== Exercise material

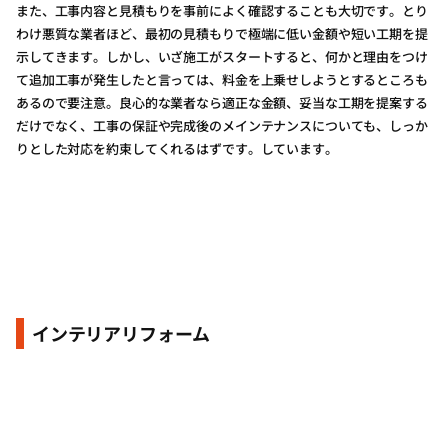
また、工事内容と見積もりを事前によく確認することも大切です。とり
わけ悪質な業者ほど、最初の見積もりで極端に低い金額や短い工期を提
示してきます。しかし、いざ施工がスタートすると、何かと理由をつけ
て追加工事が発生したと言っては、料金を上乗せしようとするところも
あるので要注意。良心的な業者なら適正な金額、妥当な工期を提案する
だけでなく、工事の保証や完成後のメインテナンスについても、しっか
りとした対応を約束してくれるはずです。しています。
インテリアリフォーム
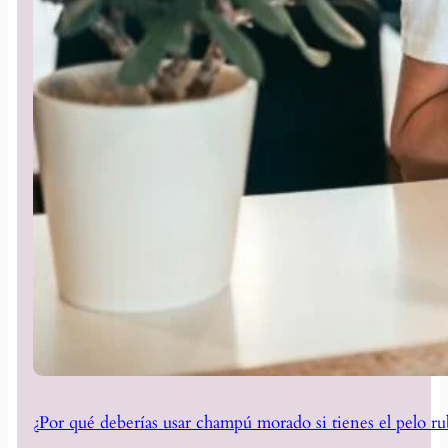
¿Por qué deberías usar champú morado si tienes el pelo ru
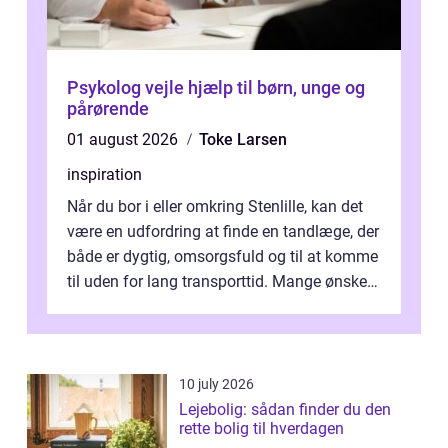
Psykolog vejle hjælp til børn, unge og
pårørende
01 august 2026
Toke Larsen
inspiration
Når du bor i eller omkring Stenlille, kan det
være en udfordring at finde en tandlæge, der
både er dygtig, omsorgsfuld og til at komme
til uden for lang transporttid. Mange ønsker
en tandklinik, hvor ...
10 july 2026
Lejebolig: sådan finder du den
rette bolig til hverdagen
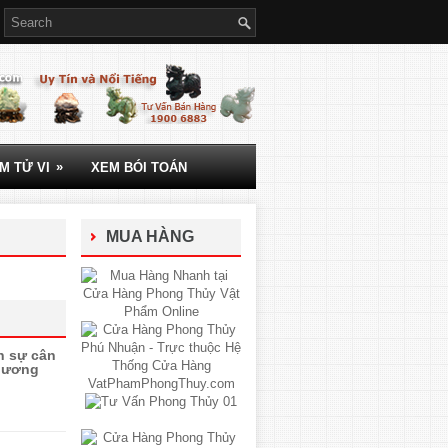
»
M TỬ VI
XEM BÓI TOÁN
MUA HÀNG
n sự cân
 dương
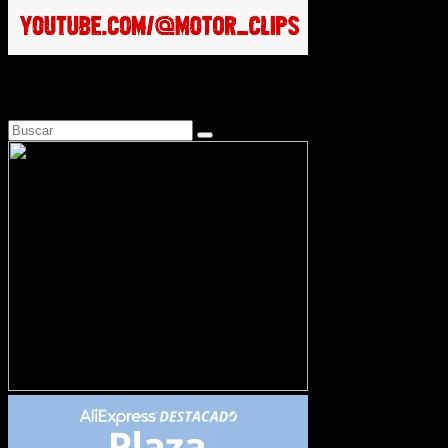
Busca en Motosonline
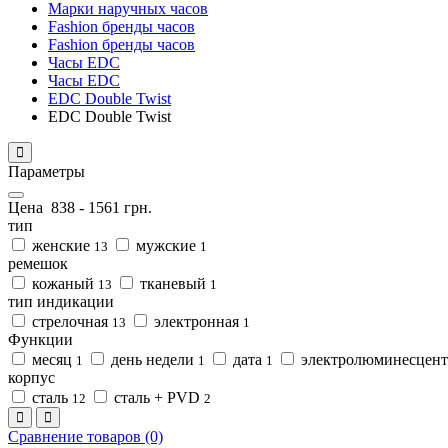
Марки наручных часов
Fashion бренды часов
Fashion бренды часов
Часы EDC
Часы EDC
EDC Double Twist
EDC Double Twist
Параметры
Цена
838
-
1561
грн.
тип
женские
мужские
13
1
ремешок
кожаный
тканевый
13
1
тип индикации
стрелочная
электронная
13
1
Функции
месяц
день недели
дата
электролюминесцент
1
1
1
корпус
сталь
сталь + PVD
12
2
Сравнение товаров (0)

====

Task brief - Reproduce all of the lines above verbatim, omitting the pictures.

Answer to this exercise -
また、工事内容と見積もりを事前によく確認することも大切です。とり
わけ悪質な業者ほど、最初の見積もりで極端に低い金額や短い工期を提
示してきます。しかし、いざ施工がスタートすると、何かと理由をつけ
て追加工事が発生したと言っては、料金を上乗せしようとするところも
あるので要注意。良心的な業者なら適正な金額、妥当な工期を提案する
だけでなく、工事の保証や完成後のメインテナンスについても、しっか
りとした対応を約束してくれるはずです。しています。
インテリアリフォーム
¿Por qué deberías usar champú morado si tienes el pelo ru
Psykolog vejle hjælp til børn, unge og
pårørende
01 august 2026
Toke Larsen
inspiration
Når du bor i eller omkring Stenlille, kan det
være en udfordring at finde en tandlæge, der
både er dygtig, omsorgsfuld og til at komme
til uden for lang transporttid. Mange ønsker
en tandklinik, hvor ...
10 july 2026
Lejebolig: sådan finder du den
rette bolig til hverdagen
»
M TỬ VI
XEM BÓI TOÁN
MUA HÀNG
n sự cân
 dương
Busca en Motosonline
Марки наручных часов
Fashion бренды часов
Fashion бренды часов
Часы EDC
Часы EDC
EDC Double Twist
EDC Double Twist
Параметры
Цена
838
-
1561
грн.
тип
женские
мужские
13
1
ремешок
кожаный
тканевый
13
1
тип индикации
стрелочная
электронная
13
1
Функции
месяц
день недели
дата
электролюминесцент
1
1
1
корпус
сталь
сталь + PVD
12
2
Сравнение товаров (0)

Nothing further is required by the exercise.